Marx Rumpolt écrivit dans son livre de cuisine édité en 1581 : « j?ai roti le foie d’une oie que les juifs de Bohème engraissent, qui pesait un peu plus de trois livres. On peut en faire une purée ». Nous retrouvons ici le foie « rôti » dont parle Bartolomeo Scappi.
Dans l’Est de la France, la communauté juive fait recettes de foies gras et pâtés en croûte avec de nombreux épices, jusqu’à 12 et 15 épices, coriandre, muscade, clou de girofle, etc… et ceci dès le XVIe siècle.
Charles Estienne et Jean Liebault dans l’Agriculture et la Maison rustique (1ere édition en 1564) disent comment faire grossir les foies d’oies, très certainement en reprenant les indications des agronomes latins.
Olivier de Serres dans son Théâtre de l’agriculture et mesnage des champs de 1600, parle de la tradition gasconne de l’engraissage des oies.
La Varenne dans son Nouveau Cuisinier François ou Ecole des Ragoûts (1727), transmet quelques recettes de foie gras d’oyes.
En 1750, la recette du « pâté » de Périgueux est dévoilée dans le « Dictionnaire des aliments du chef de cuisine du prince de… ». Voir l’« Histoire du foie gras » d’Henri Deffarges.
c’est ainsi que dans les années suivantes nous retrouvons des recettes de plus en plus évoluées de foie gras dans de nombreux livres de cuisine, comme dans les Dons de Comus, de Christian Marin (1739) . Foyes gras en coquille, foyes aux fines herbes, foyes gras à la poële, Foyes gras en surprise ou en crépine, rôties de foyes gras, ragoût de foyes gras, foyes gras en hatelettes. Et le fameux foyes gras à la broche ! ( Recettes de Christian Marin )
Menon nous donne des recettes de foie gras de poulets, de poulardes, de chapons, voir de dindons dans sa Cuisinière Bourgeoise de 1746 (édition originale)
Beauvilliers, également dans son Art du cuisinier (1824).
Au XVIIIe siècle, quelques voix s’élèvent pour revendiquer la paternité du foie gras en Alsace et en Béarn.
Quelques voyageurs comme Arthur Young, en 1787, dans son voyage en France, conte les mets français y compris le foie gras.
Au XIXe siècle, une invention vient transformer l’usage du foie gras.
Nicolas Appert, suite à un concours initié par Napoléon, ayant pour objet la conservation des aliments de ses armées, découvre l’invention de la conserve ou « appertisation ».

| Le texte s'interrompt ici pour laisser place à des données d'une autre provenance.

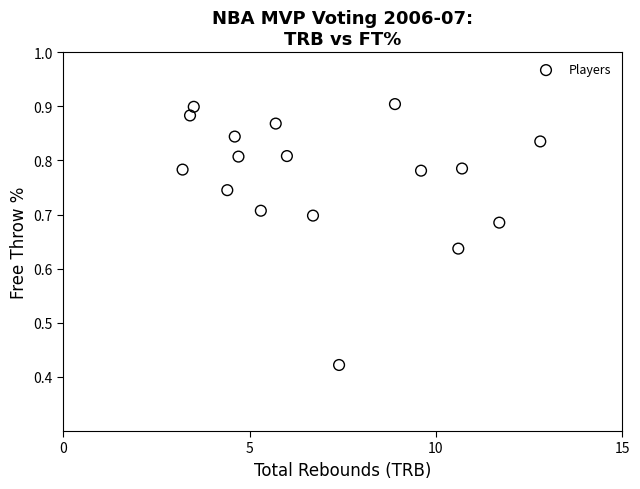

What is the range of X values (max minus min)?

9.6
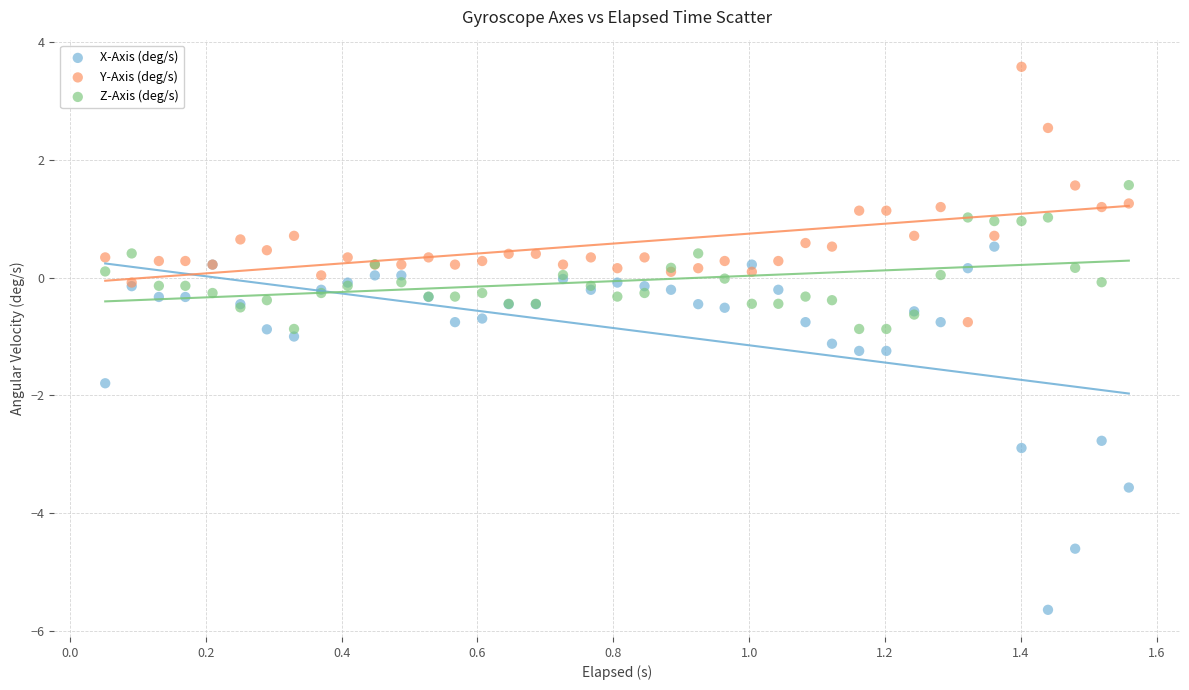

Which series has the largest Y range (max minus min)?

X-Axis (deg/s)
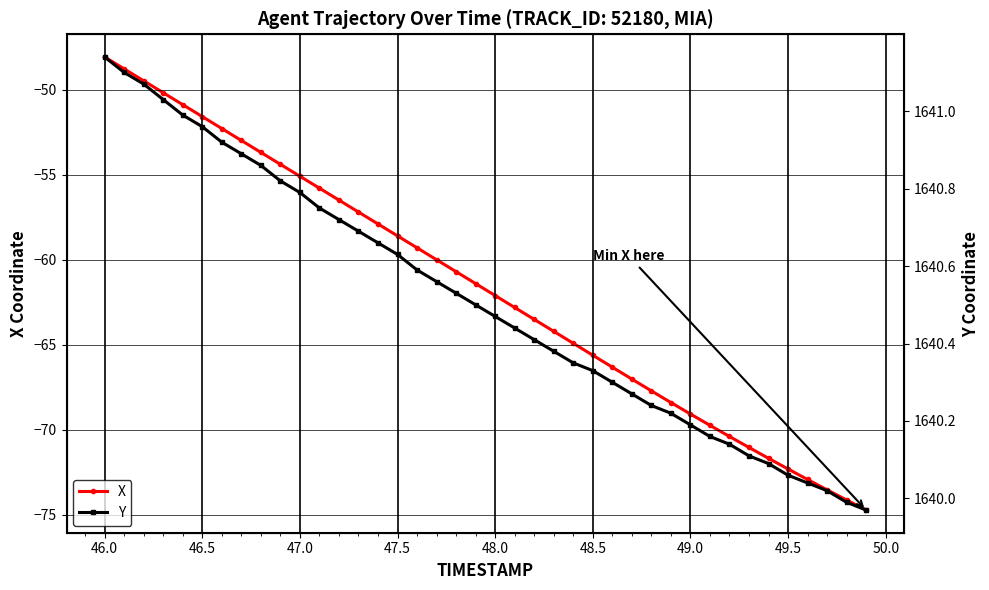

The value of X at 48.5 is -101.3. True or false?

False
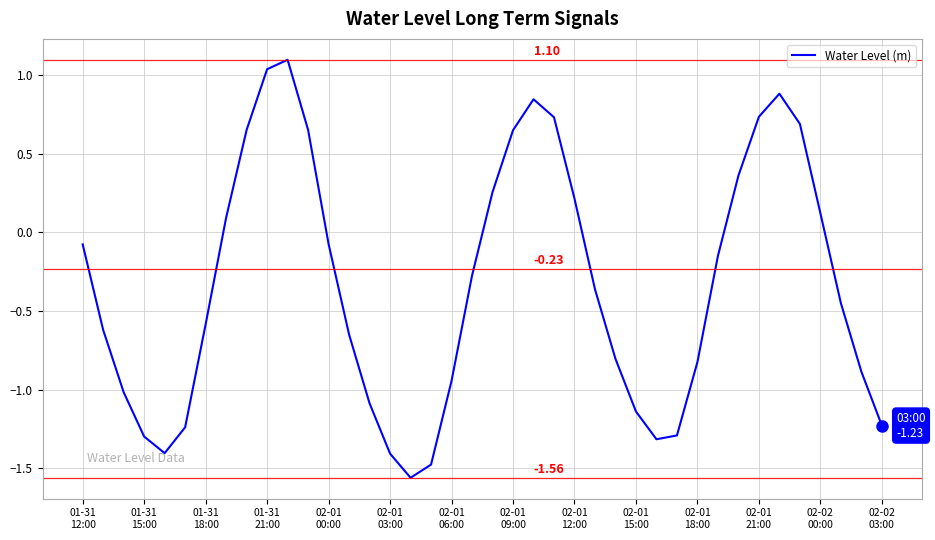

Does the chart have visible grid lines?

Yes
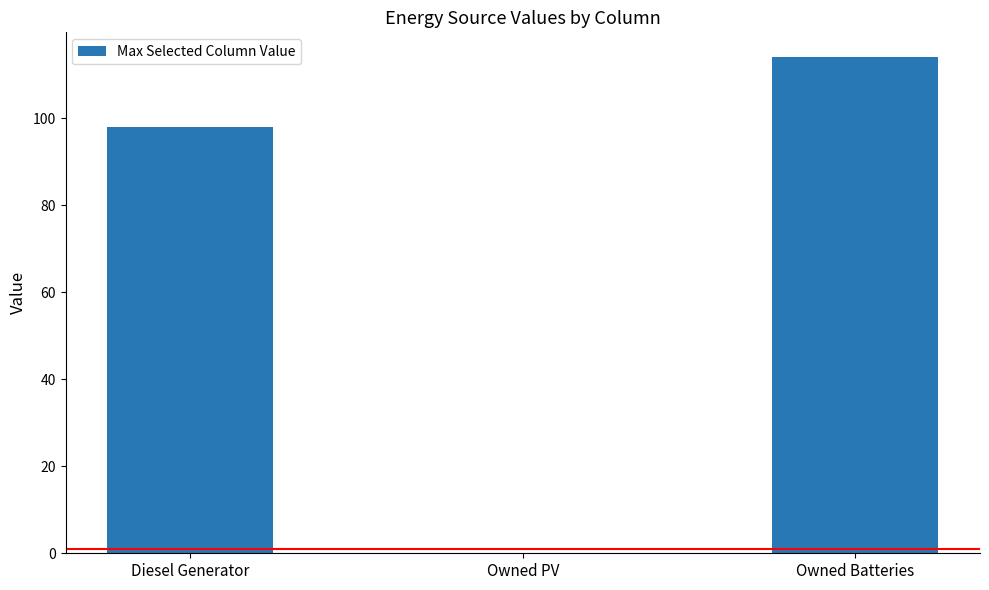

Where is the data nearest to the value 57?

Diesel Generator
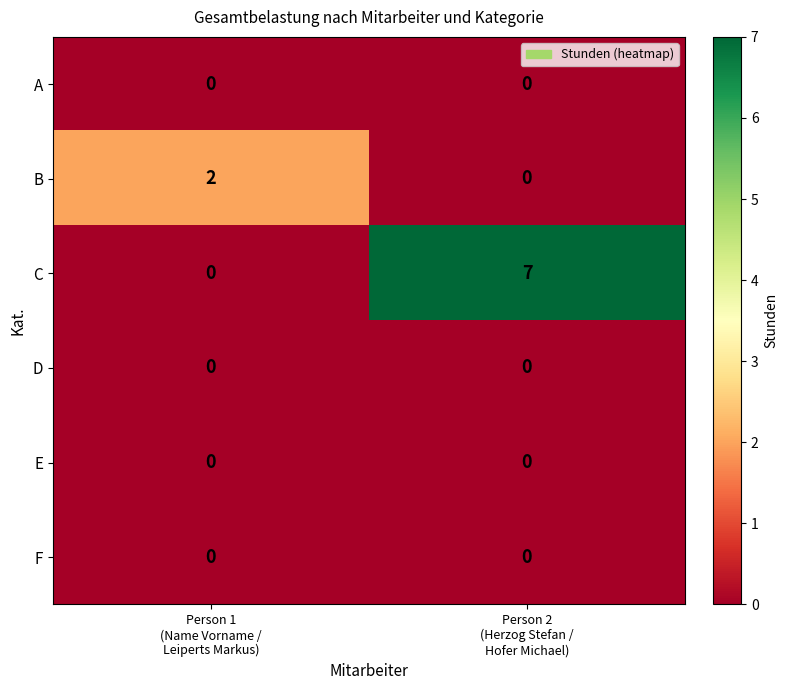

What is the greatest value displayed?

7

c’est dans son livre « Le livre de tous les ménages ou l’art de conserver pendant plusieurs années toutes les substances animales et végétales » parut en 1810, que la conserve de toutes viandes est encouragée. Depuis lors, votre foie gras arrive universellement sur vos tables sous forme de boites ou de bocaux.
Brillat-Savarin fait multiples références du foie gras de Strasbourg dans les recettes présentées dans la « Physiologie du goût » (1826).
Viennent ensuite toutes les utilisations faites par nos grands cuisiniers du XIXe à nos jours.